There were times when a small stretch of the truth was necessary in the scheme of things.
“The solarium is magnificent, Sir Knollys. My compliments to the gardener and his staff,” I told him. “We decided to take a stroll about the gardens in the last light. Magnificent. However, we took a wrong turn. Yet here we are.”
“In consideration of recent events, Lady Forsythe, it might have been wiser to remain in the solarium where there are those who might provide assistance if you should need it.”
That stern gaze took in my somewhat disheveled appearance from trekking about the grounds and forest.
“I appreciate your concern,” I replied as the steward we had first encountered stood at attention with a somewhat startled expression at the sight of us. “However, as you can see, we have arrived quite safely.” And before he could comment further, “Is Mr. Brodie still with His Highness?”
“They have just concluded. Allow me to escort you to the library,” he stiffly replied.
The expression on Brodie’s face as we arrived was most entertaining. There was a comment that he chose not to make at our somewhat disheveled appearances. Instead, he nodded to Sir Knollys.
“Thank ye, sir,” he said instead and escorted us to the main entrance to the palace.
Our driver had waited at the edge of the courtyard and promptly swung the coach about. Brodie assisted Lily, then myself, into the coach and climbed in after.
“I am almost afraid to ask where the two of ye have been.” He handed his handkerchief to me.

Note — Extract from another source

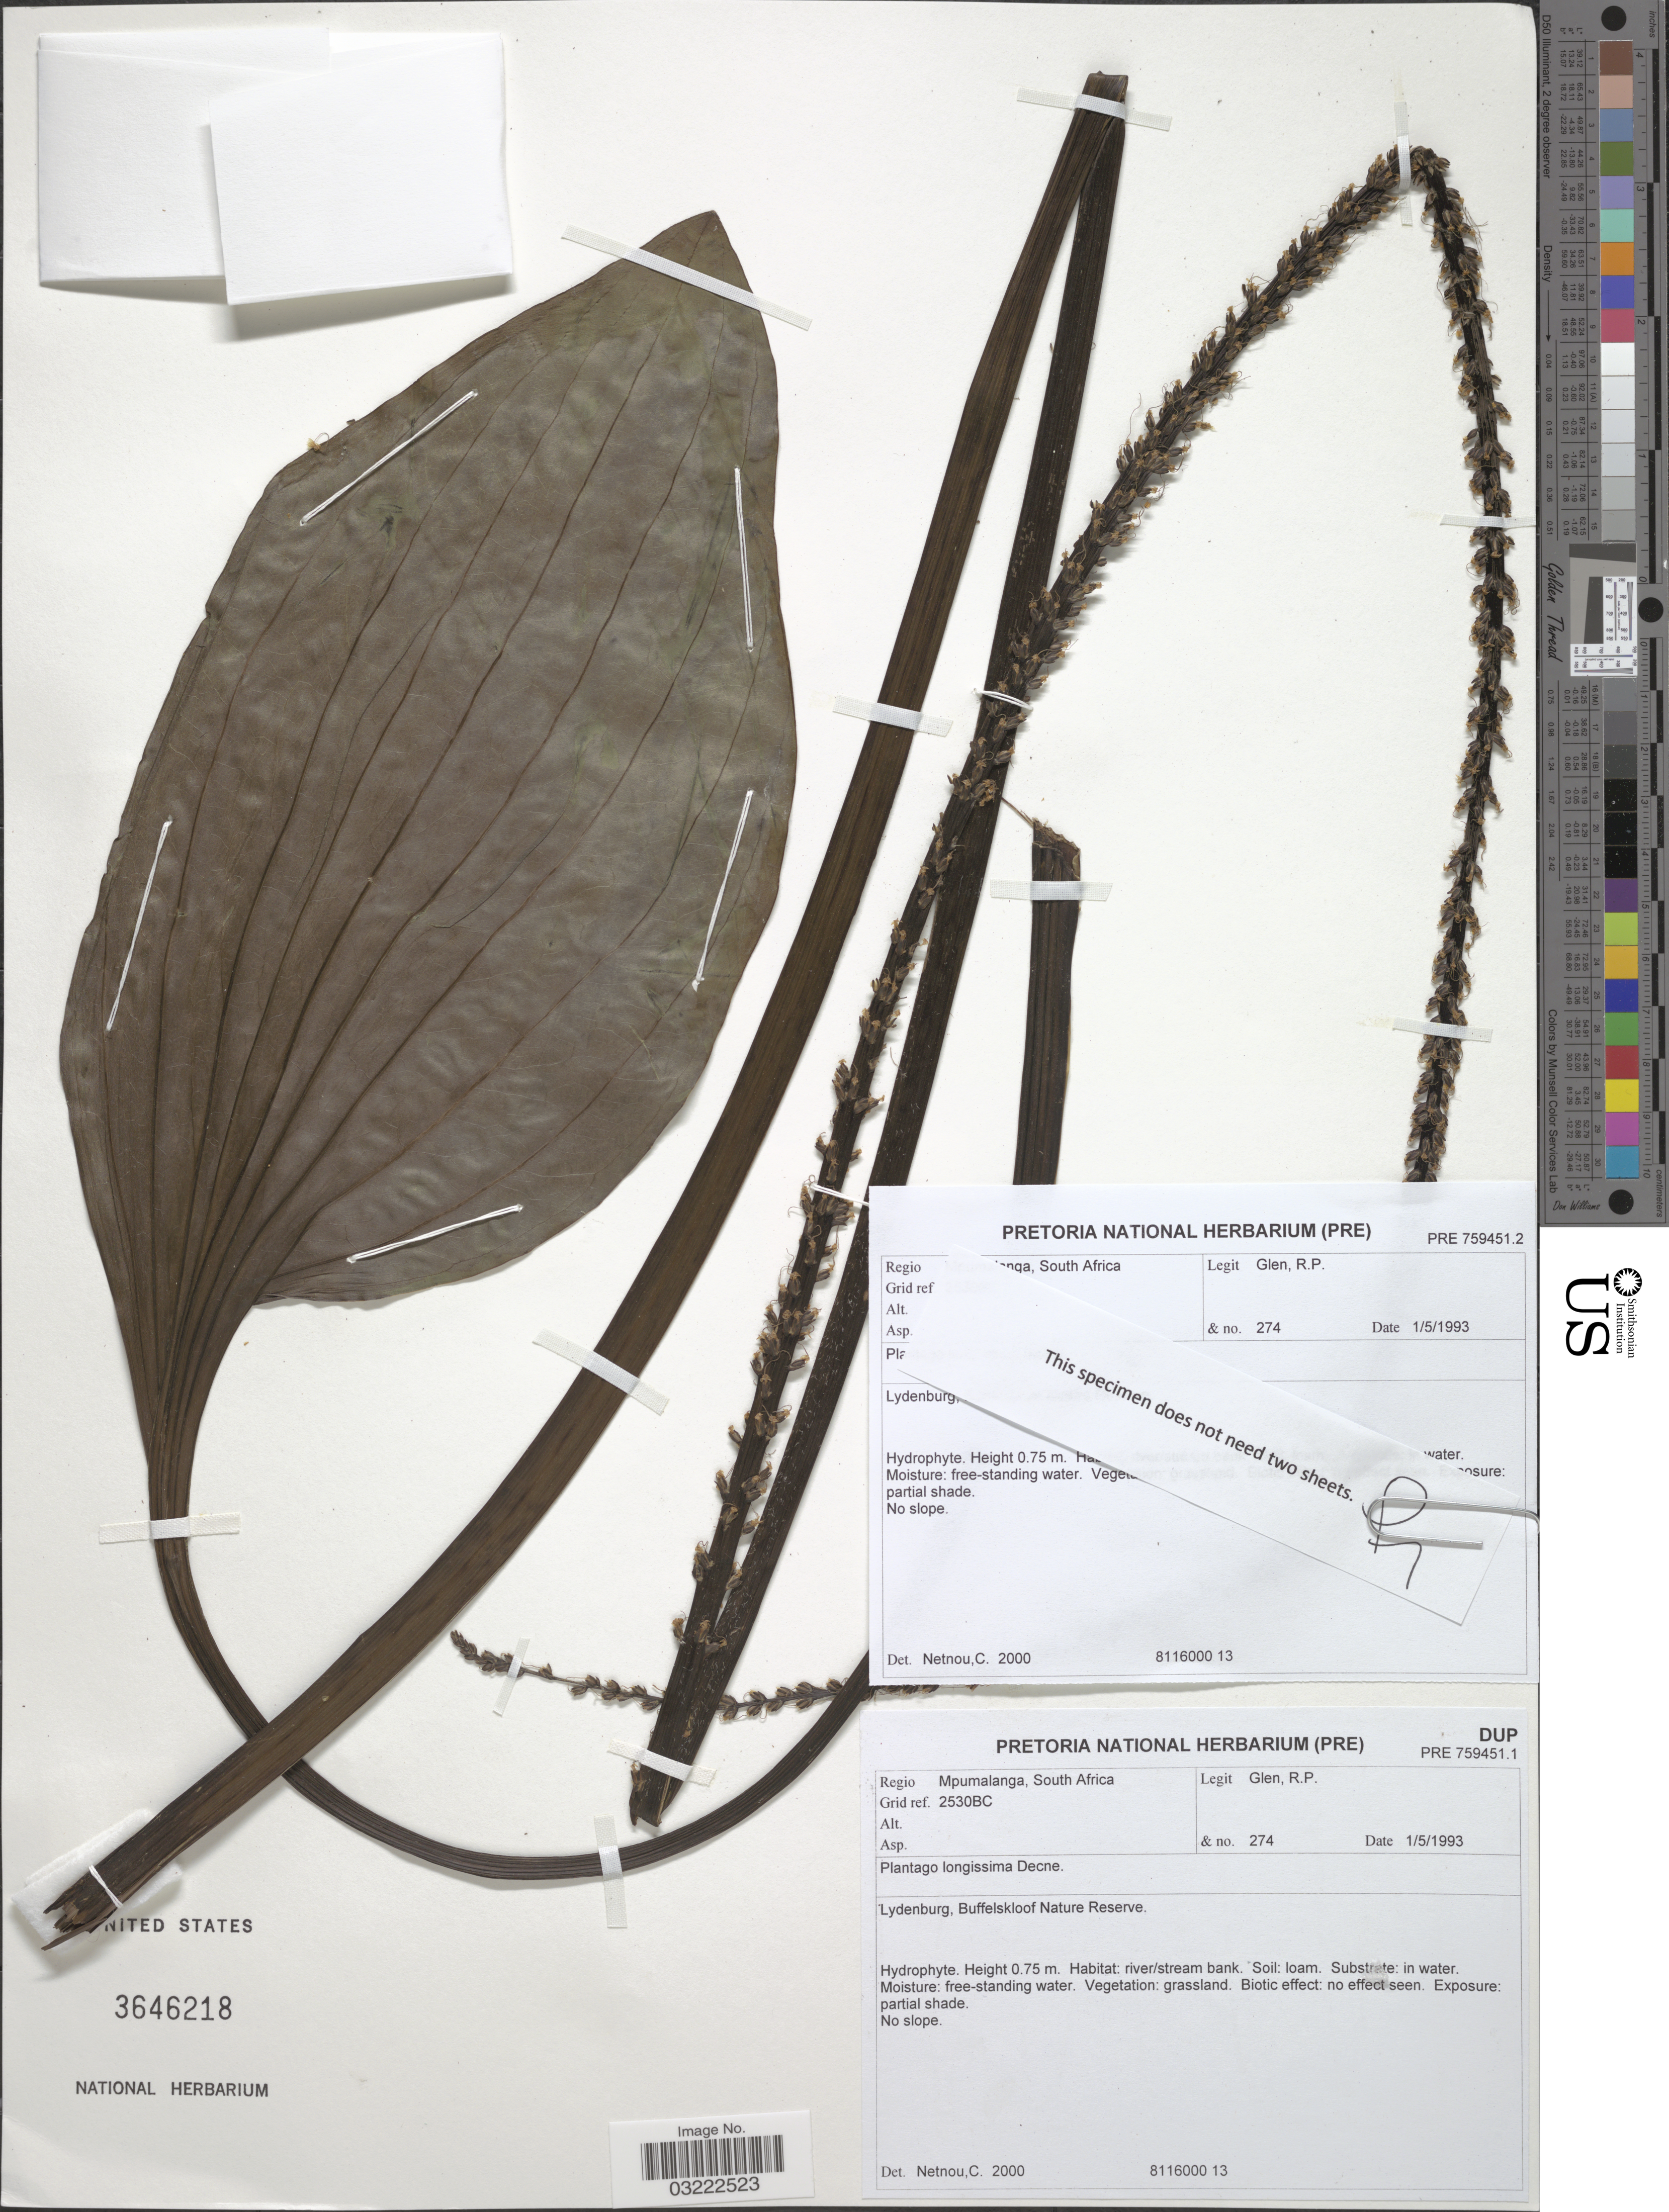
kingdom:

“There is mud on yer right cheek.”
That might also explain the look from Sir Knollys, I thought.
“We went on a walk,” Lily explained.
“A bit of an adventure?” he replied with an amused expression.
She looked over at me as the driver traversed the courtyard and then out onto the driveway and stopped at the gatehouse at the front entrance of the stone wall that surrounded the estate.
“You might have the driver turn to the north,” I suggested.
“And that would be for wot reason?” Brodie replied. “Although I am certain there is a very good reason the both of ye look as if ye’ve just crawled through a hedgerow.”
Not far off.
“It is in the matter of the other evening and the possible means by which the murderer managed to escape,” I explained.
“Show him the scarf we found,” Lily added.
I removed the folded scarf from my bag. While there was only the light from the lantern inside the coach and the streetlamps at both sides of the gatehouse, it was enough for him to discern what it was.
“Where did you find this?”
“Lily found it beyond the hedgerow behind the stables. It had not been there long and might possibly be important.”
“Show him the sketches ye made,” she added excitedly. “There were footprints in the mud at the far wall just beyond the tree cover behind the stables.”
I handed him my notebook. “It does seem as if perhaps another man was present that night who met the attacker there. The man with the limp might have had some difficulty escaping over the wall.”
Brodie studied the sketch I’d made, somewhat crude I admit, then leaned out the window of the coach and directed the driver to take the roadway the direction I had suggested.
It was not difficult to find the section of the wall that ran behind the stables and that thick line of trees with branches that hung over the top of the wall that would have no doubt hidden the two men as they fled.
Brodie had the driver stop and stepped down from the coach. Lily and I followed.
She looked at me with a grin, dark eyes gleaming with excitement, as we made our own search of the wall, the sidewalk that ran below it, and the ground with that line of trees, beyond to the roadway.